O que você faria?

Veja a pergunta que Ricardo Kotscho fez a Caio Túlio Costa, em entrevista publicada no Último Segundo.

Vou contar um caso concreto que aconteceu comigo lá na “Folha”. Um professor de escola pública no Embu telefonou, dizendo que os alunos estavam dormindo na sala de aula. Ele estranhou aquilo e descobriu que as crianças trabalhavam numa olaria de madrugada, um trabalho insalubre. Eu fui lá, chequei e realmente tudo era verdade. Fui falar com o dono da olaria. Ninguém tinha registro, as famílias ganhavam por produção. Por isso, os pais botavam as crianças para trabalhar, e moravam de graça. O dono da olaria disse: “Eu sei que está errado, não tem registro em carteira, as crianças trabalham, não sou eu que mando, são os pais… Se o senhor publicar essa reportagem vai acontecer o seguinte: vai vir aqui a Delegacia do Trabalho, vai multar a minha olaria, e vou ter que fechar. E vou ter que botar essas pessoas todas na rua”. Eram 10 famílias. Aí eu fiquei com esse negócio na cabeça, e pensei: vou denunciar um negócio desse para defender as crianças e vou ferrar a família inteira. Contei essa história para o meu editor. Eu nunca vou esquecer a resposta dele: “Para com essa frescura! É verdade tudo isso que você me contou? Então senta aí e escreve!”. Eu acabei escrevendo e me arrependo até hoje. O que você faria?

Imagine-se no lugar de Kotscho. O que você faria?

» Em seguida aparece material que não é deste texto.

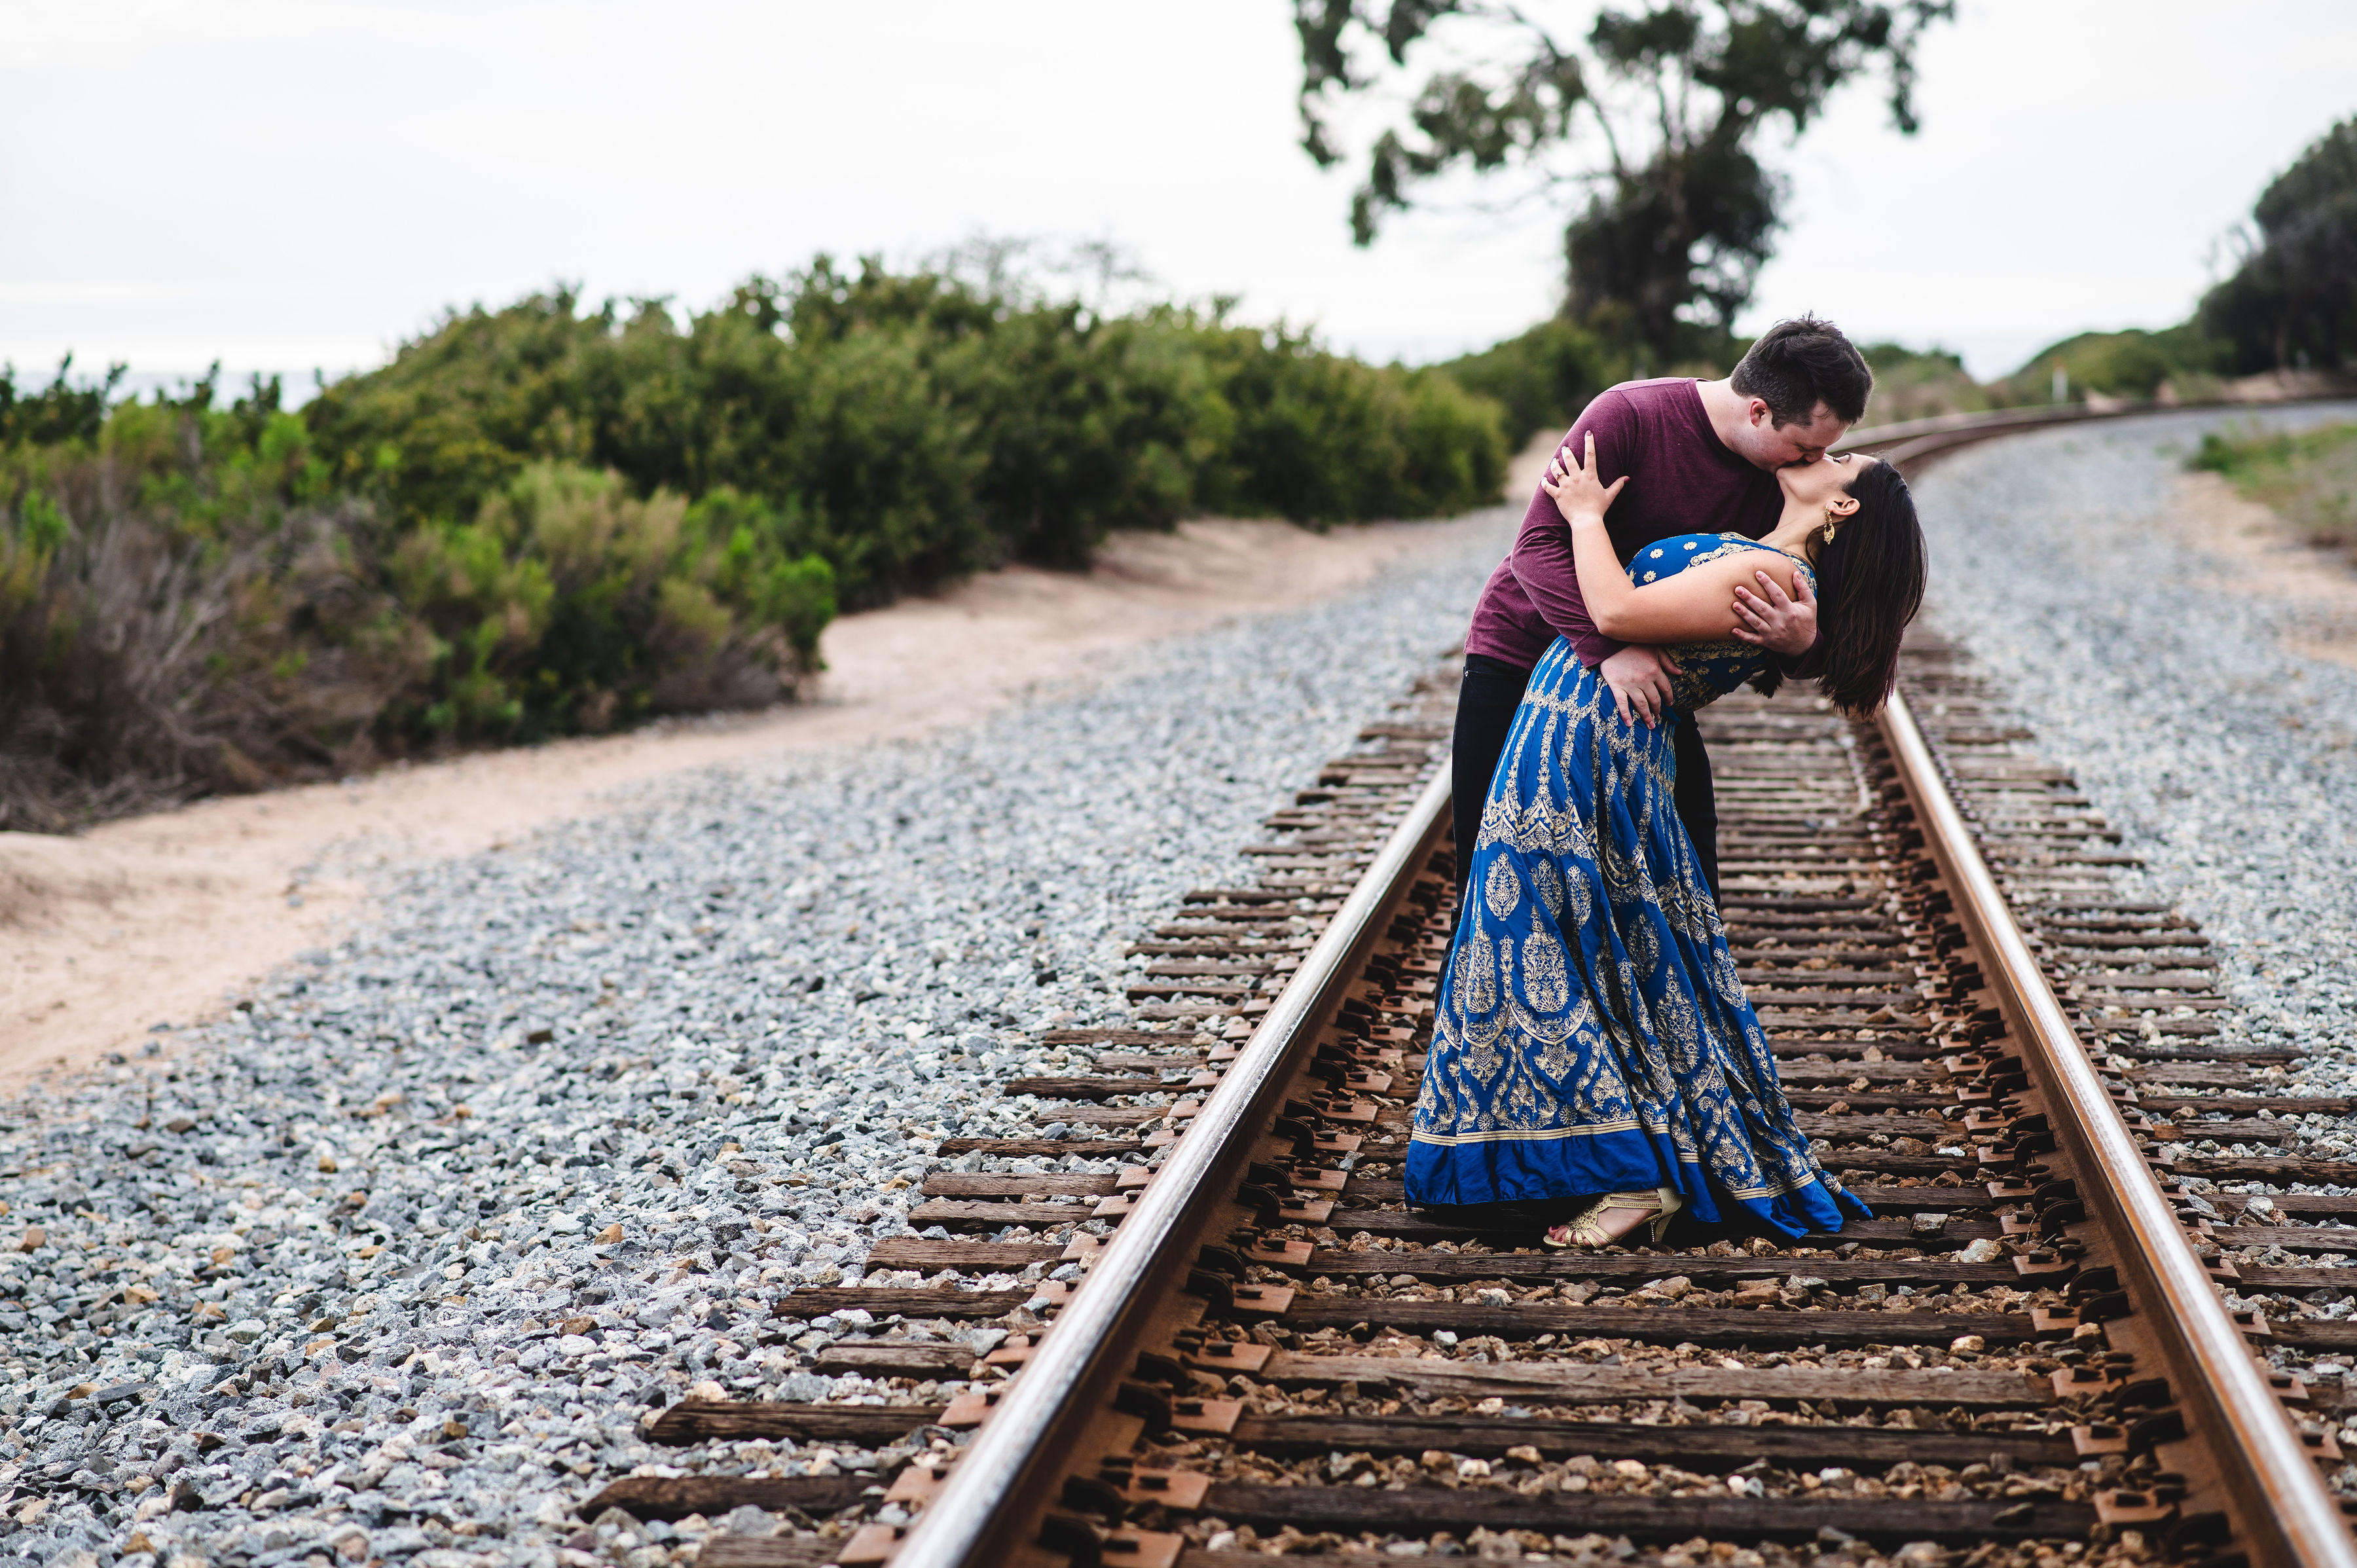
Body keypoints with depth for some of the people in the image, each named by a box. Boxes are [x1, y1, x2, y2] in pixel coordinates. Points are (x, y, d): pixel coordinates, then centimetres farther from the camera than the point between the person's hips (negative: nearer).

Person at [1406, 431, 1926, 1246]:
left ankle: (1642, 1174, -2)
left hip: (1585, 743, -10)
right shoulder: (1772, 568, 14)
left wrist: (1586, 514, -6)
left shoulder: (1770, 575, -16)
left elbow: (1618, 611, -21)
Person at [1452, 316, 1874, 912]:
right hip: (1522, 645, -4)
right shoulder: (1631, 415, -26)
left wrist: (1800, 642, -35)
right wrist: (1610, 649, -43)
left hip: (1644, 666, 4)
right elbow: (1538, 546, -30)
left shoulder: (1783, 477, -10)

A primeira coisa que me veio à mente foi mandar o editor tomar naquele lugar e pedir demissão. Mas depois li a resposta de Caio Túlio:

Há uma questão moral aí: nós, jornalistas, não somos justiceiros. Acho que muitas vezes a gente se sente como tal. Então o ímpeto do senso comum é dizer: “Olha, eu não vou atrapalhar a vida dessas 10 famílias”. Mas, do ponto de vista do problema moral, o teu dever, Kotscho, era publicar a reportagem. O teu dever enquanto jornalista, porque você viu uma situação de abuso do trabalho infantil, viu uma situação de miséria, de transgressão das leis da cidade, que reflete um problema social, um problema muito maior do que aquele.

Ele tem razão. Mas a vontade de mandar o editor tomar naquele lugar permanece. Conclusão: espero não ter que passar por uma situação dessas.